デジタル庁は10日、東京都内で法令とデジタルを掛け合わせたサービス開発を競うハッカソンの最終審査を開いた。最終審査に残った10チームが発表し、一般社団法人・ビルディングスマートジャパン(bSJ)の有志によるチームが優秀賞に選ばれた。
ハッカソンは法案作成や審査業務の効率化、法令データの利活用による新サービスの創出を目的に開催。29チーム112人が参加し、2025年12月から新たなツールの開発を競い合った。

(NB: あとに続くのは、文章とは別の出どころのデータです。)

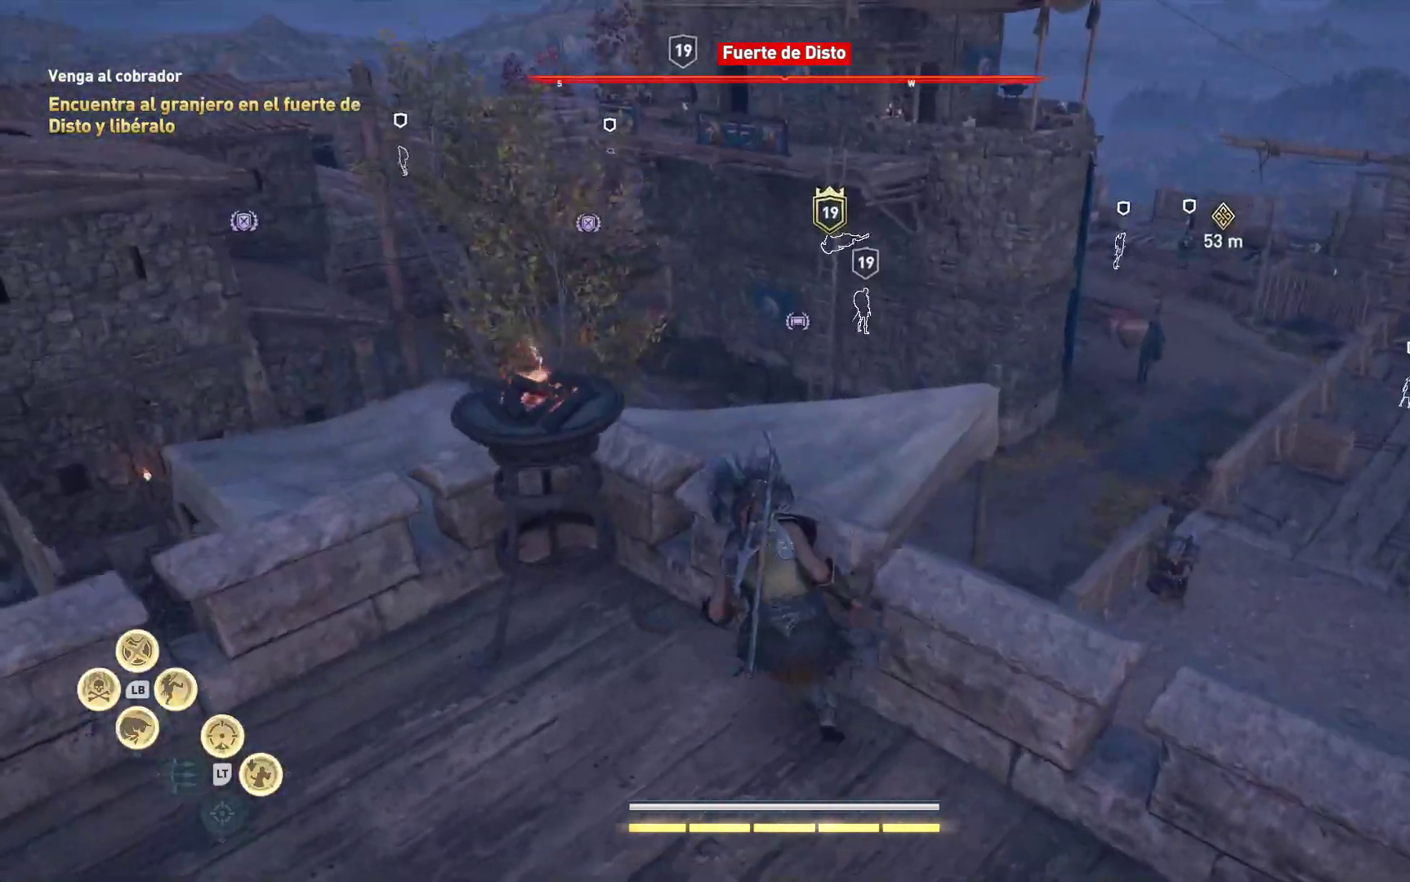
{"buttons": [], "left_stick": "up-left", "right_stick": "center", "events": [[283, "A", "down"], [433, "A", "up"], [500, "left_stick", "up-left"]]}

bSJチームは29年春に始まるBIMデータ審査を見据え、建築確認の審査プログラム開発を複数の専門家で確認・修正できる協創プラットフォームを発表。他業界の審査でも採用できる枠組みとすることで、さまざまな審査の共通基盤として活用できる可能性を提示した。
審査員を務めた児島綜合法律事務所の児島幸良代表弁護士は「横展開の可能性が非常に高く民間を巻き込んで伸ばしていける。広がりと時間的な発展の可能性を織り込んだ作品だ」と講評した。
bSJチームで発表した日建設計の安井謙介氏は「29年のデータ審査開始に向けてさらに発信していきたい」と語った。
最終審査に駆け付けた松本尚デジタル担当相は「一般にはなじみの少ない法令という分野の利便性を高めるため、皆さんに協力をいただいた。良いものは採用に近づけていきたい」と話した。